AWS Glue is an orchestration platform for ETL jobs. It is used in DevOps workflows for data warehouses, machine learning and loading data into accounting or inventory management systems.

Glue is based upon open source software -- namely, Apache Spark. It interacts with other open source products AWS operates, as well as proprietary ones -- notably Amazon S3 object storage and the Amazon DynamoDB database.

Glue is not a database; it's a schema -- also called metadata. It holds data tables that describe other data tables. Glue provides triggers, schedulers and manual ways to use those schemas to fetch data from one platform and push to another.

Glue does transformations with its web-based configuration and with Python and Scala APIs.
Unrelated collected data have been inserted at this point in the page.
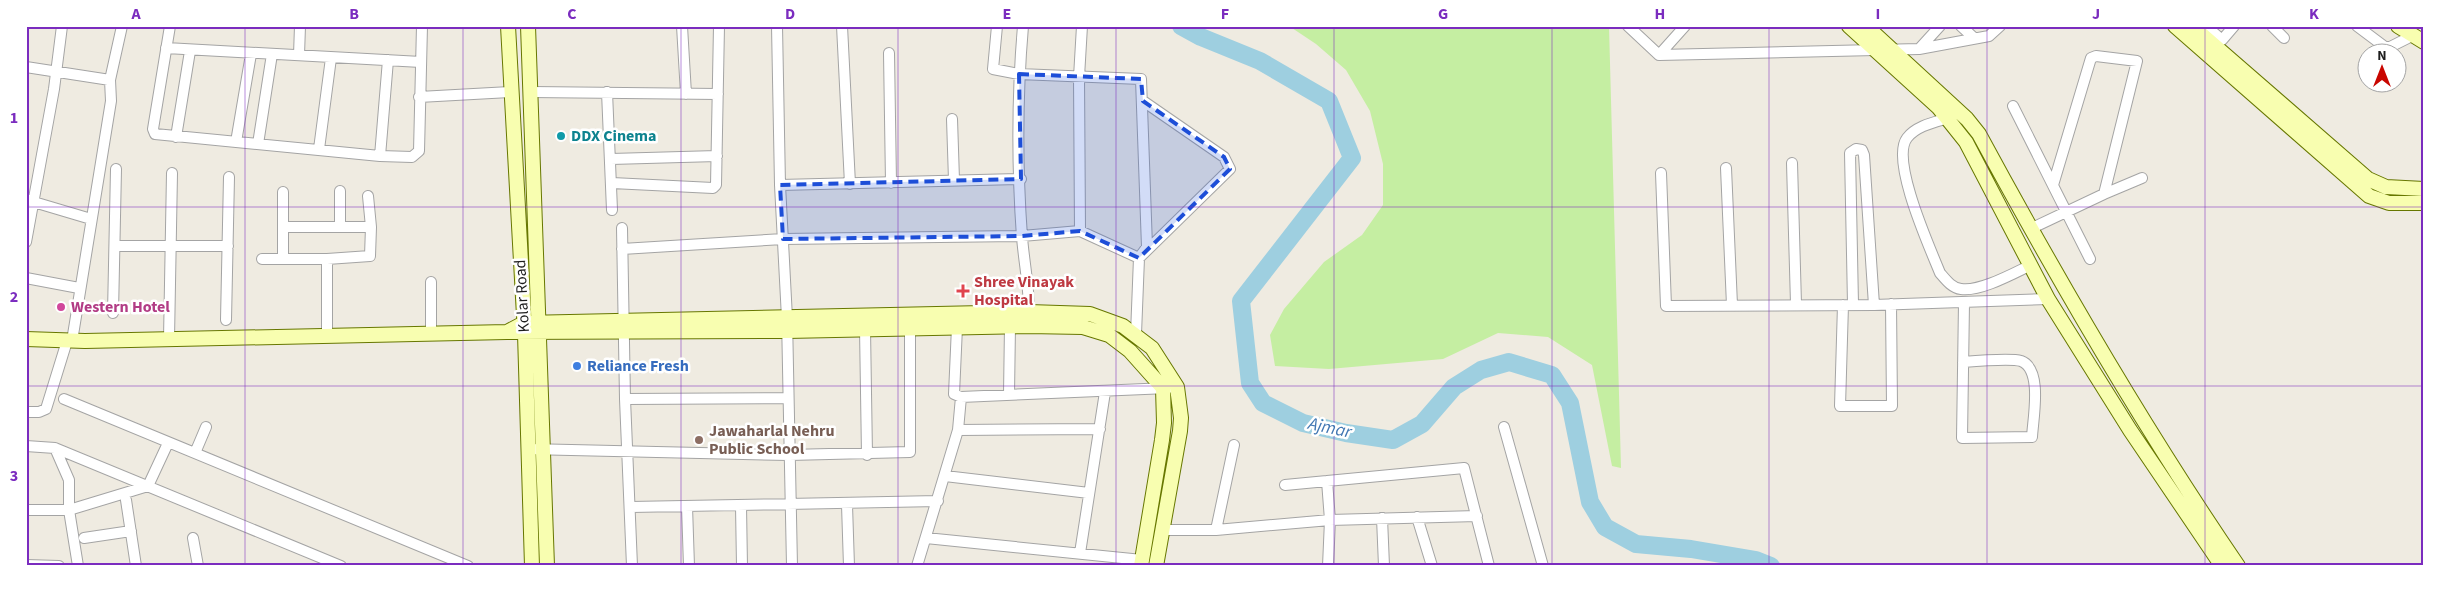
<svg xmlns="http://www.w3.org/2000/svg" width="2450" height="592" viewBox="0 0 2450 592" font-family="'Source Sans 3',sans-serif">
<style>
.grass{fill:#c5eea2}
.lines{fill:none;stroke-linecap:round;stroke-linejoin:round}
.river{stroke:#9ecfe0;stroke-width:18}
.street-casing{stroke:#a4a4a4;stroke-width:12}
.secondary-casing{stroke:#677700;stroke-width:16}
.street{stroke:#fff;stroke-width:10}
.secondary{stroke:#f8feb0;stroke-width:14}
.marked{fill:#1d4ed8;fill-opacity:0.2;stroke:#1d4ed8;stroke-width:4;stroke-dasharray:10 6;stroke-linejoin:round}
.grid{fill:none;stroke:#7b2cbf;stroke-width:1;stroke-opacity:0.55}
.culture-dot{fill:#0f9aa8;stroke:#fff;stroke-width:2}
.health-dot{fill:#e0444e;stroke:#fff;stroke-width:2}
.hotel-dot{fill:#d1479c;stroke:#fff;stroke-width:2}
.shop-dot{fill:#3f7fe0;stroke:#fff;stroke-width:2}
.education-dot{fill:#8d6e63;stroke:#fff;stroke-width:2}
.labels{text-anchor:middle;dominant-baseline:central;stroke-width:5;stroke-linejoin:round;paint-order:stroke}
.culture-label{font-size:16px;font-weight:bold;fill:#0d838f;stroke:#fff;text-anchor:start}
.health-label{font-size:16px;font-weight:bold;fill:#be3a42;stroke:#fff;text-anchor:start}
.street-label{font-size:16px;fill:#1d1d1d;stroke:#fff}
.hotel-label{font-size:16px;font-weight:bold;fill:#b23c85;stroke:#fff;text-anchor:start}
.shop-label{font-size:16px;font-weight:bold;fill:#366cbe;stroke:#fff;text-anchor:start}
.education-label{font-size:16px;font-weight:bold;fill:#785e54;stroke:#fff;text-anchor:start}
.water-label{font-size:18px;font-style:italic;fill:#4277b3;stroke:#fff}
.neatline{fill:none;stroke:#7b2cbf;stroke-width:2}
.grid-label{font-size:16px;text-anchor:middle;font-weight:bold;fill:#7b2cbf}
</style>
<rect width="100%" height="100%" fill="#efebe1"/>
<path class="grass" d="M1289,26H1609L1621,468L1612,466L1592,365L1548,337L1498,333L1443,359L1329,369L1275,366L1270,335L1284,309L1324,262L1362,235L1383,205V164L1370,111L1346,70L1316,44Z"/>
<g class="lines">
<path class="river" d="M1181,26L1201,37L1260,61L1329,101L1352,158L1241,301L1250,383L1263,403L1303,423L1346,433L1393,440L1422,424L1454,387L1481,370L1509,362L1552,375L1570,403L1590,502L1605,527L1636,544L1691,549L1756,560L1771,566"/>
<defs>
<path id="street" d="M170,26L153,129L155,134L380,156L412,157L419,151L422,26
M682,26L686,94
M777,26L780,185L787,318L792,566
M842,26L850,184
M1023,26C1017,96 1017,167 1022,237C1024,263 1030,291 1029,317
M1628,26L1659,55L1919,49L1989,36L2000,26
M1961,26L1974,38
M2206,26L2222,40L2234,26
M2272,26L2284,38
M2357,26L2385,47H2390L2412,36
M166,48L421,62
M1919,49L1940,26
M889,53L891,183
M299,55L300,26
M1659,55L1685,26
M26,67L110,80
M531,92L718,94
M607,92L612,210
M419,97L510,92
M2013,106L2090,259
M1948,118C1935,122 1916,126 1907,138C1890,160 1930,248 1940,273C1946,280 1952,288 1961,289C1980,292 2014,273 2031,265
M952,119L954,180
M176,137L190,51
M236,142L251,54
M258,144L272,54
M319,149L331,58
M380,156L388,60
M611,159L717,156
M1792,163L1796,304
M1726,168L1732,305
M1661,173L1666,306L1874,305L2048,299
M612,183L713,188L716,185L719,26
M780,185L1021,179
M340,191V227
M283,192V227H371L368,196
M2104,194L2142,178
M27,200L91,219
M283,227V259H327L370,256L371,227
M622,228L625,399L632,566
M2030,229L2104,194L2137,61L2096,56L2091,58L2053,185
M1080,231L1079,77L1082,26
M26,242L54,89L62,26
M115,246H228
M622,249L783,239L1022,236L1080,231L1139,258L1147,247L1141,79L1019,74L993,69L997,26
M262,259H283
M26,278L79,288
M431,282V334
M1853,304L1850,153L1856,149L1862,150L1864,155L1874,305
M1843,305L1840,406H1892L1891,304
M113,313L116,169
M226,320L229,177
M957,327L954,394L961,397L1168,388
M865,329L867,455
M1136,334L1139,258L1230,169L1224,157L1143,101
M327,336V259
M169,339L172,173
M72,341L111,101L110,80L122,26
M1963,362C1975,361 2011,358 2021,361C2043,369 2033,418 2032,437L1962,438L1964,303
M1009,394L1010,326
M64,399L468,566
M625,399L787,398
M26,412H39L46,409L67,341
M1504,427L1543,566
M958,430L1100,429
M26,446L55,448L341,566
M55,448L69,480V510L78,566
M528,449L789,455L910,452V328
M195,453L206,427
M945,476L1089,493
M1327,481L1330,520L1328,566
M1285,485L1464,468L1489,566
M126,500L136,566
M847,505L849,566
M687,506L689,566
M741,506L742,566
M631,507L938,501
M26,510H69L148,486L168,443
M1417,517L1432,566
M1382,518L1384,566
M1161,530H1216L1330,520L1477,516
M1216,530L1234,445
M84,538L131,531
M193,538L198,566
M926,538L1142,560
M1080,553L1105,392
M26,565L59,566
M917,566L958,430L961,397"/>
<path id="secondary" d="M508,26L525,334L532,566
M528,26L547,566
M1849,26L1938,107L1966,142L2048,299L2130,430L2222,566
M1866,26L1967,119L1979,134C2059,282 2143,427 2238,566
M2175,26L2369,196L2389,203H2424
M2192,26L2368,179L2386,187L2424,189
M2398,26L2424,42
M507,332L524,323L1029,312L1090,314L1123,326L1152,348L1177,387L1181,418L1180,431L1156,566
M26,339L85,341L507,332L787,331L1028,326L1083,327L1109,335L1130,351L1163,388L1164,423L1162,440L1141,566"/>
</defs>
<use href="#street" class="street-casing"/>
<use href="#secondary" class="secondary-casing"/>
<use href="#street" class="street"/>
<use href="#secondary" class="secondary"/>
</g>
<path class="marked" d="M1019,74L1141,79L1143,101L1224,157L1230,169L1139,258L1080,231L1022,236L783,239L780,185L1021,179Z"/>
<path class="grid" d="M245,26V566M463,26V566M681,26V566M898,26V566M1116,26V566M1334,26V566M1552,26V566M1769,26V566M1987,26V566M2205,26V566M26,207H2424M26,386H2424"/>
<circle class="culture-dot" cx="561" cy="136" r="5"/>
<path class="health-dot" d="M960.5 283.5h5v5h5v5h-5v5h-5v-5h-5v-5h5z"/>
<circle class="hotel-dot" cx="61" cy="307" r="5"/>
<circle class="shop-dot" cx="577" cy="366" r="5"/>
<circle class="education-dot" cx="699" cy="440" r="5"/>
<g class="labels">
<g class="culture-label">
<text x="571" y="136">DDX Cinema</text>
</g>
<g class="health-label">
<text x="974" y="282">Shree Vinayak<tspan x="974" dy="18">Hospital</tspan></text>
</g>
<g class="street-label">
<text transform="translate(522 296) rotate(-93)">Kolar Road</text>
</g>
<g class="hotel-label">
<text x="71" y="307">Western Hotel</text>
</g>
<g class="shop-label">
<text x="587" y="366">Reliance Fresh</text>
</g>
<g class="education-label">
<text x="709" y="431">Jawaharlal Nehru<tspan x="709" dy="18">Public School</tspan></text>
</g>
<g class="water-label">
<text transform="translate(1330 428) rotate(12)">Ajmar</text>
</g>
</g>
<rect width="2450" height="592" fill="none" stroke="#ffffff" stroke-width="55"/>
<g transform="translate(2382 68)"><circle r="24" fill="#ffffff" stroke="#a5a5a5"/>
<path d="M0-4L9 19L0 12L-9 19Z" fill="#c90600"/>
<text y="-8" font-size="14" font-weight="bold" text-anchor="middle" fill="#1d1d1d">N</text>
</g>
<rect x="28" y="28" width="2394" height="536" class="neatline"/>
<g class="grid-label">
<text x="136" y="19">A</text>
<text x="354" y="19">B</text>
<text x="572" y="19">C</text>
<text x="790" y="19">D</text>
<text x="1007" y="19">E</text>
<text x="1225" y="19">F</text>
<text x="1443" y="19">G</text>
<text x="1660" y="19">H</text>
<text x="1878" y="19">I</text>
<text x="2096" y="19">J</text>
<text x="2314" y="19">K</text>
<text x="14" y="123">1</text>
<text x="14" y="302">2</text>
<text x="14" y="481">3</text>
</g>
</svg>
To illustrate how your IT team can use Glue for its extract, transform and load (ETL) jobs, let's go over some of the basic workflow components. Then, we'll walk through how to use the service to organize semistructured data for analysis and to support and train a machine learning model.

Glue workflow With Glue, the workflow generally follows these steps: Load external data into Amazon S3, DynamoDB or any row-and-column database that supports Java Database Connectivity, which includes most SQL databases. It supports JSON, XML, Apache Parquet, CSV or Avro file formats. Glue uses Apache Spark to create data tables in VMs that run Glue in Apache Hive format, atop a Hadoop file system. Load more data from another source. Run a transformation -- such as joins, drops, aggregation, mapping -- on the combined data sets from steps 1 and 2. Load data into a data warehouse such as Snowflake or Amazon Redshift, or use an API or bulk loader to move it into SAP. Because this is a workflow, Glue can run jobs, foregoing the need for DevOps tool such as SaltStack. For example, admins could write code in Spark or Python to do this, and then use Salt to orchestrate jobs, but Salt does not have a database. This would create disjointed operations. With Glue, it all runs under the same code and context.